A main difficulty in attempting this is that landlords make significant contributions to political campaigns, and also to local, state, and federal revenues by the payment of property tax. It stands to reason that when local politicians tout their successes lowering property tax, the main beneficiaries to whom they are signaling their support are not homeowners and the middle class, who own their own home and pay one tax, but landlords who own multiple large properties, many costing in the millions. This presents difficulties in trying to relieve the pressure of rents on poor and working people, not only in that the political power of landlords has to be faced, opposed, and beaten, but because of market effects on policies which would aim at forcing landlords to pay more, or earn less, which are in effect the same to him, to try to disincentivize landlordism. If a landlord is taxed at a higher rate, he will increase the rent to make up for his losses; that he will pass on his losses to the renters has to be taken into account in any responsible approach to the problem. Multiple avenues of escape have to be cut off.

Are there examples of markets which do not tend towards monopoly? “Markets concentrate” seems like an axiom in the same way as “dogs bark”. Putting the essentials of life in the hands of Mr. Market – how’s that working out with the water in the UK, or with the medical system in the US? Increased homelessness is one of the first visible symptoms of the terminal direction our economic system is headed in; the ultimate destination is feudalism.”

[5] The weather in my state this weekend is sunny and a warm 72 degrees. The daffodils and tulips are in full bloom. The Callery Pear blossoms make the trees look like they are loaded with cotton candy. The sky is a start blue and the mountain tops gleaming with white snow. This is a beautiful world and we are part of this world. This is also a mortal world and all things in this world eventually die or expire and so shall we. Death is not the end in the journey of the human soul. It is just the entrance to the next phase of our journey.
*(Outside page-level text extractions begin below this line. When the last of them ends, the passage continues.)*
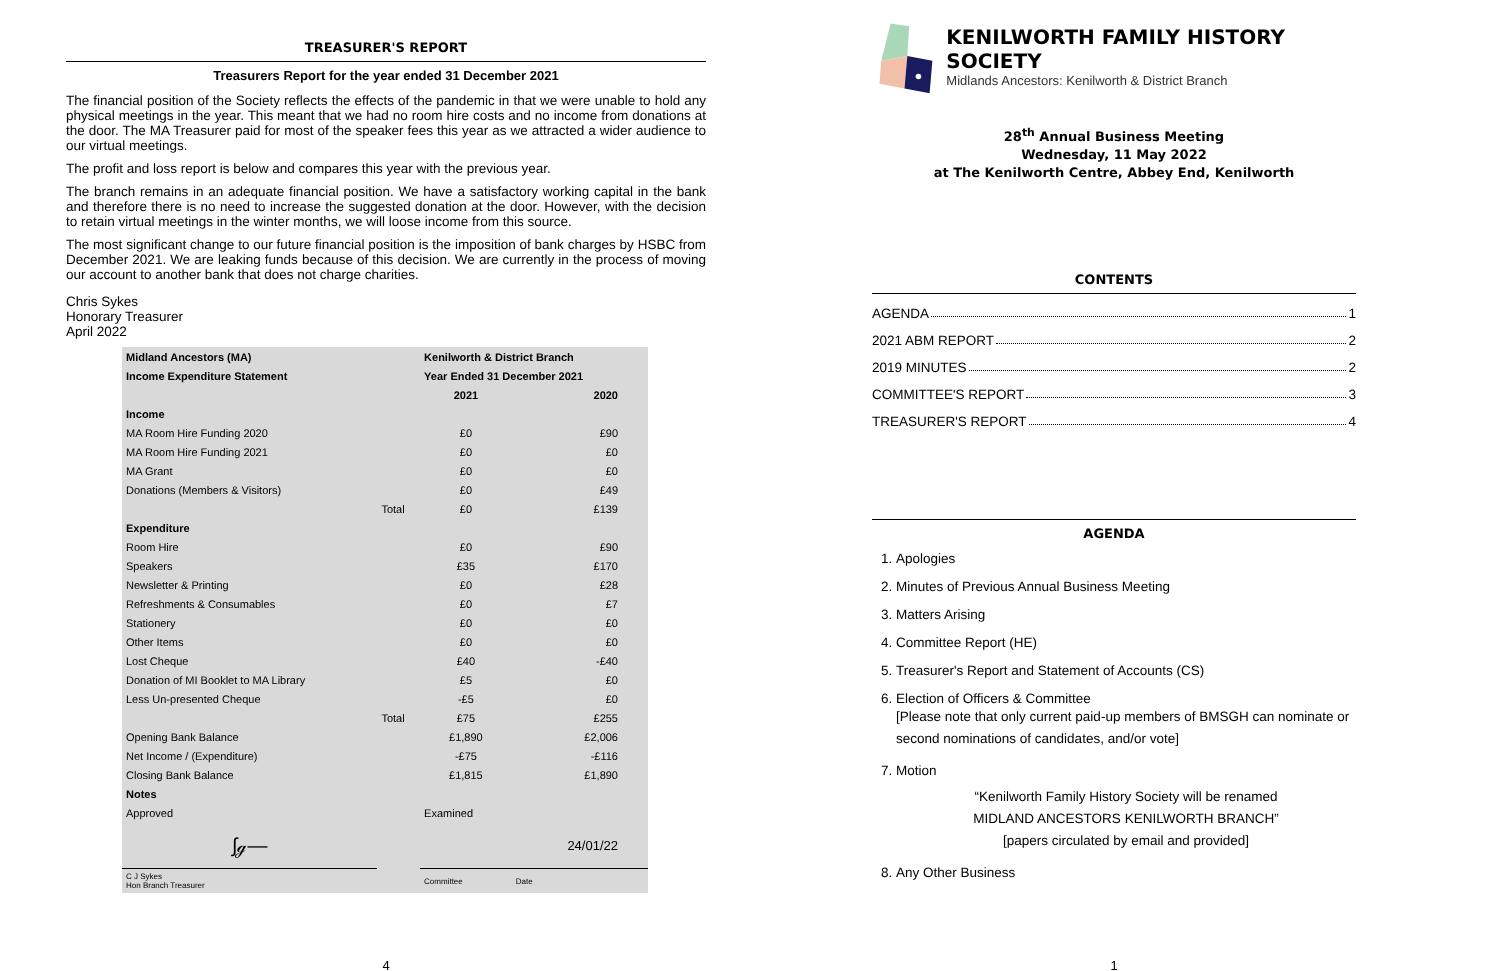TREASURER'S REPORT
Treasurers Report for the year ended 31 December 2021
The financial position of the Society reflects the effects of the pandemic in that we were unable to hold any physical meetings in the year. This meant that we had no room hire costs and no income from donations at the door. The MA Treasurer paid for most of the speaker fees this year as we attracted a wider audience to our virtual meetings.
The profit and loss report is below and compares this year with the previous year.
The branch remains in an adequate financial position. We have a satisfactory working capital in the bank and therefore there is no need to increase the suggested donation at the door. However, with the decision to retain virtual meetings in the winter months, we will loose income from this source.
The most significant change to our future financial position is the imposition of bank charges by HSBC from December 2021. We are leaking funds because of this decision. We are currently in the process of moving our account to another bank that does not charge charities.
Chris Sykes
Honorary Treasurer
April 2022
| Midland Ancestors (MA) | | Kenilworth & District Branch | |
| Income Expenditure Statement | | Year Ended 31 December 2021 | |
| | | 2021 | 2020 |
| Income | | | |
| MA Room Hire Funding 2020 | | £0 | £90 |
| MA Room Hire Funding 2021 | | £0 | £0 |
| MA Grant | | £0 | £0 |
| Donations (Members & Visitors) | | £0 | £49 |
| | Total | £0 | £139 |
| Expenditure | | | |
| Room Hire | | £0 | £90 |
| Speakers | | £35 | £170 |
| Newsletter & Printing | | £0 | £28 |
| Refreshments & Consumables | | £0 | £7 |
| Stationery | | £0 | £0 |
| Other Items | | £0 | £0 |
| Lost Cheque | | £40 | -£40 |
| Donation of MI Booklet to MA Library | | £5 | £0 |
| Less Un-presented Cheque | | -£5 | £0 |
| | Total | £75 | £255 |
| Opening Bank Balance | | £1,890 | £2,006 |
| Net Income / (Expenditure) | | -£75 | -£116 |
| Closing Bank Balance | | £1,815 | £1,890 |
| Notes | | | |
| Approved | | Examined | |
| ∫ℊ— | | | 24/01/22 |
| C J Sykes Hon Branch Treasurer | | Committee | Date |
4
KENILWORTH FAMILY HISTORY SOCIETY
Midlands Ancestors: Kenilworth & District Branch
28<sup>th</sup> Annual Business Meeting
Wednesday, 11 May 2022
at The Kenilworth Centre, Abbey End, Kenilworth
CONTENTS
AGENDA 1
2021 ABM REPORT 2
2019 MINUTES 2
COMMITTEE'S REPORT 3
TREASURER'S REPORT 4
AGENDA
1. Apologies
2. Minutes of Previous Annual Business Meeting
3. Matters Arising
4. Committee Report (HE)
5. Treasurer's Report and Statement of Accounts (CS)
6. Election of Officers & Committee
[Please note that only current paid-up members of BMSGH can nominate or second nominations of candidates, and/or vote]
7. Motion
“Kenilworth Family History Society will be renamed
MIDLAND ANCESTORS KENILWORTH BRANCH”
[papers circulated by email and provided]
8. Any Other Business
1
Clearly the daffodils, tulips and Callery pears don’t give a fuck about the problems man creates for himself. The mountains don’t care either. They sit in quiet majesty and observe the insanity of we little ants scurrying about on the surface. All of this points to evidence that there are so many things far greater than we humans. Those mountains will be there long after we are long gone and the tulips and daffodils will still be blooming.

[6] Here’s a sure-fire way of detecting bullshit:

If a debater ever starts claiming to know what the other side thinks or wants, he’s completely full of shit and is immediately disqualified.